Uma câmara no Parlamento para os sobas angolanos?
22 de agosto de 2019Angola tem mais de 40 mil autoridades tradicionais distribuídas pelo país. Para hierarquizar as suas atribuições e competências, está em consulta pública desde o fim de semana uma Proposta de Lei sobre o Poder das Autoridades Tradicionais.
O soba Lucas Pedro "Muene Macongo", oriundo da província de Malanje, defende que a auscultação pública deve ser feita no máximo possível de comunidades. "As consultas devem ser feitas de região em região, [para se saber] o que se pode fazer sobre a lei de autoridade tradicional", sugere.
Entretanto, ele avança já com uma ideia: a criação de uma câmara para sobas no Parlamento angolano, para valorizar o poder tradicional. "Esta câmara é que poderia falar pelas autoridades tradicionais e para as comunidades.
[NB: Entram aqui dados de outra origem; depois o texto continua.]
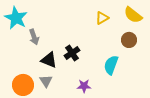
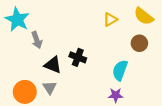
black cross: (72, 53) -> (78, 57), turned -35
purple star: (84, 86) -> (116, 95), moved

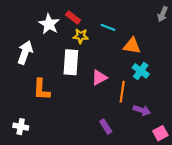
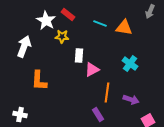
yellow star: (81, 36) -> (62, 37), moved
orange triangle: (132, 46) -> (124, 28), moved
white rectangle: (71, 62) -> (79, 56), moved, size x0.6
orange line: (122, 92) -> (107, 93), moved

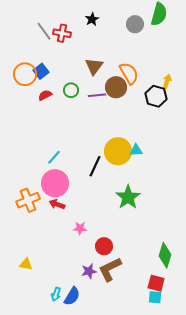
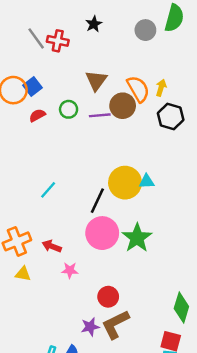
yellow arrow: (167, 81) -> (161, 88), moved
pink circle: (55, 183) -> (102, 233), moved
pink star: (80, 228) -> (70, 270), moved
yellow triangle: (26, 264) -> (23, 274), moved

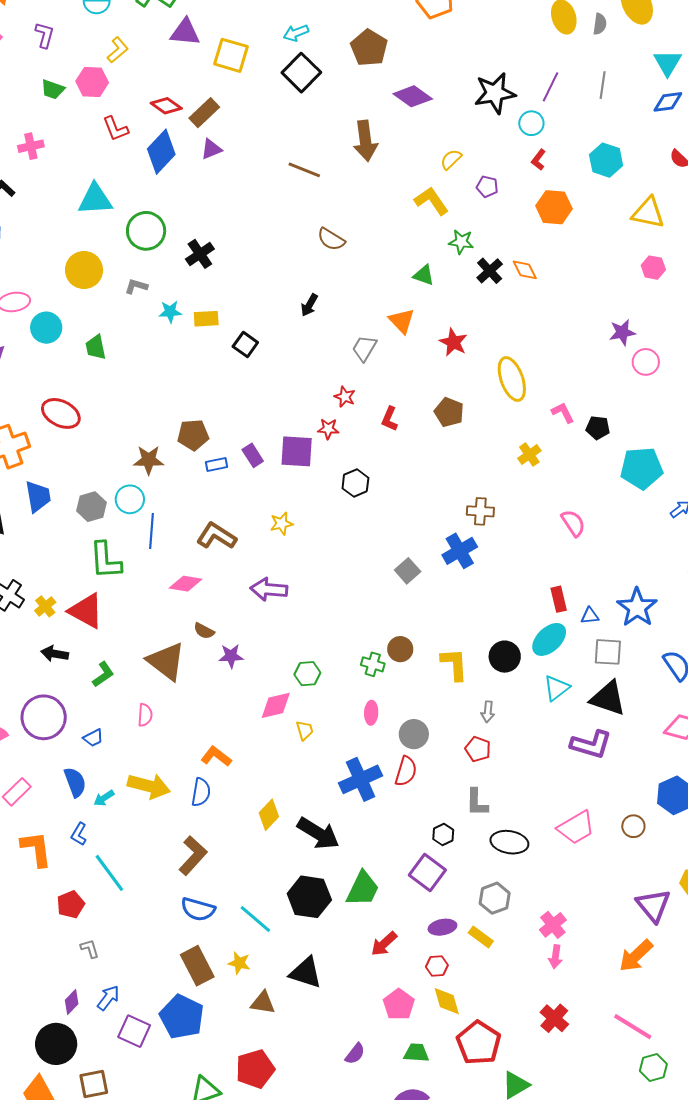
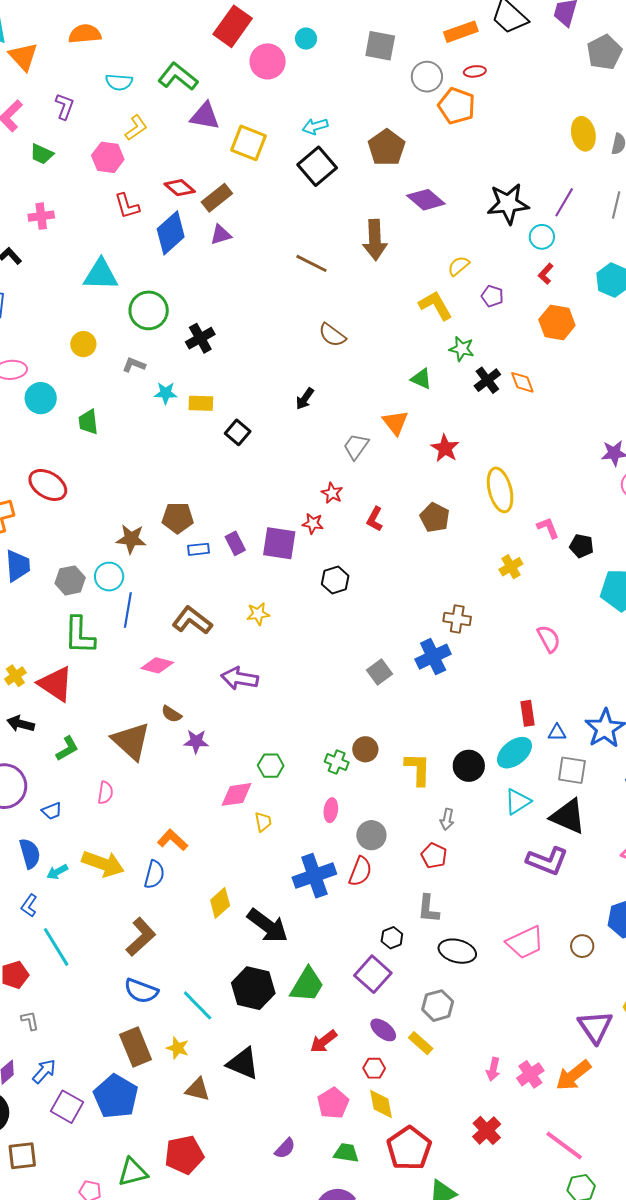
green trapezoid: (53, 89) -> (42, 154), moved
yellow circle: (84, 270) -> (83, 344), size x0.7
pink cross: (553, 925) -> (530, 1074), moved
purple ellipse: (442, 927) -> (383, 1030), turned 44

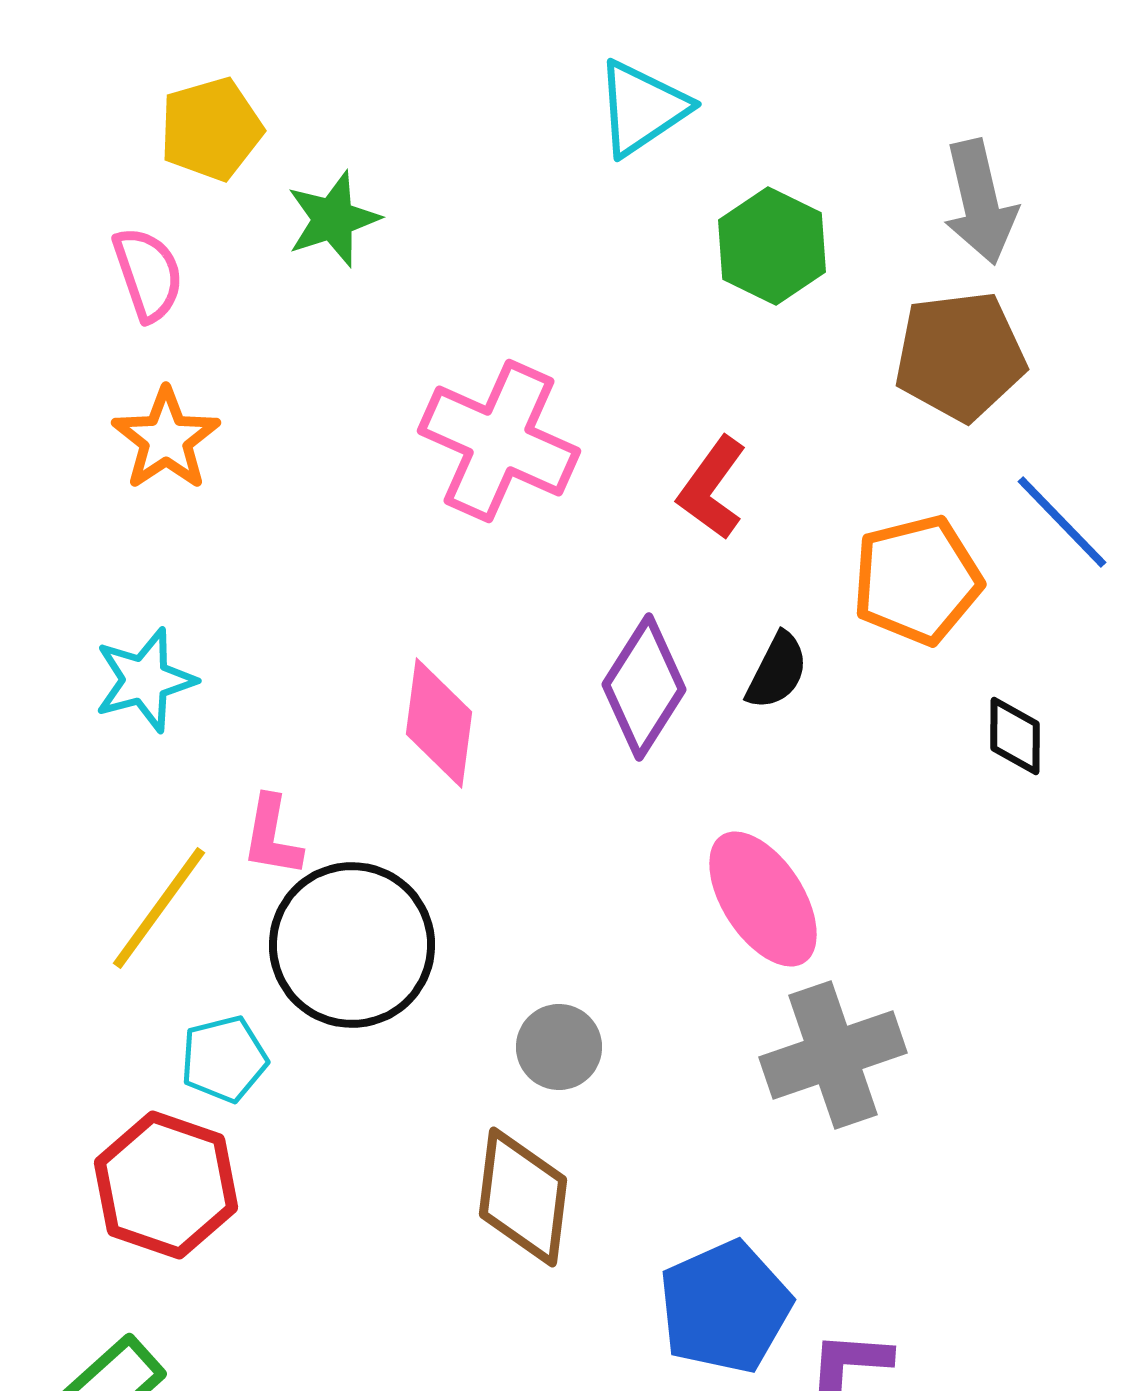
Doutores, engenheiros, psicólogos é que ficam no Parlamento. Nós devíamos ser representados também no nosso Parlamento. Seria uma câmara das autoridades tradicionais", explica.
Choque entre poderes?
Angola prepara-se para implementar as autarquias em todo país a partir de 2020. Questionado sobre se haveria algum choque entre o autarca e a autoridade tradicional, "Muene Macongo" responde que autoridade tradicional, no seu todo, já foi autarca. "Desde a sua criação, nós dividíamos os poderes antes da colonização. Nós dividíamos as matas, rios, lagoas, etc."
Para "Muene Macongo", no âmbito da cruzada contra a corrupção, impunidade e o nepotismo, o Presidente João Lourenço devia ouvir os sobas. "Tem que prestar atenção às autoridades tradicionais, nos receber no seu gabinete, que não é preciso audiência que demora 40 a 50 dias. E quando vai às províncias, não se limite apenas a falar com os governantes, é melhor ouvir das autoridades tradicionais, ouvir das comunidades", diz.
O Governo angolano tem estado a realizar vários encontros de reflexão sobre autoridades tradicionais. Em junho, por exemplo, o Ministério da Cultura organizou o III Encontro Nacional sobre as Autoridades Tradicionais. As reflexões decorreram sob o lema: "As Autoridades Tradicionais Face ao Estado Moderno no Fortalecimento da Democracia".
Ainda assim, Tiago Catumo, secretário-geral do Conselho Angolano de Coordenação das Autoridades Tradicionais (CACAT), pede mais respeito aos sobas e queixa-se que a sua organização não está a ser valorizada. "Somos reconhecidos e estamos no Diário da República. Mas estamos há dez anos para nos darem uma declaração definitiva para criarmos a nossa agricultura. Veja como esse Governo funciona", critica.
Tiago Catumo defende que organizações como a sua, a Mosaiko - Instituto para a Cidadania, a Associação para o Desenvolvimento Rural e Ambiente (ADRA) ou a Mãos Livres têm de adquirir o estatuto de utilidade pública: "Uma associação de direito tradicional, que recebe reis, que trabalha com as comunidades e temos as nossas terras [porque não é de utilidade pública?]. No Ministério da Justiça, procura quais são as associações que têm o direito de utilidade pública - são todas dos membros do Comité Central do MPLA".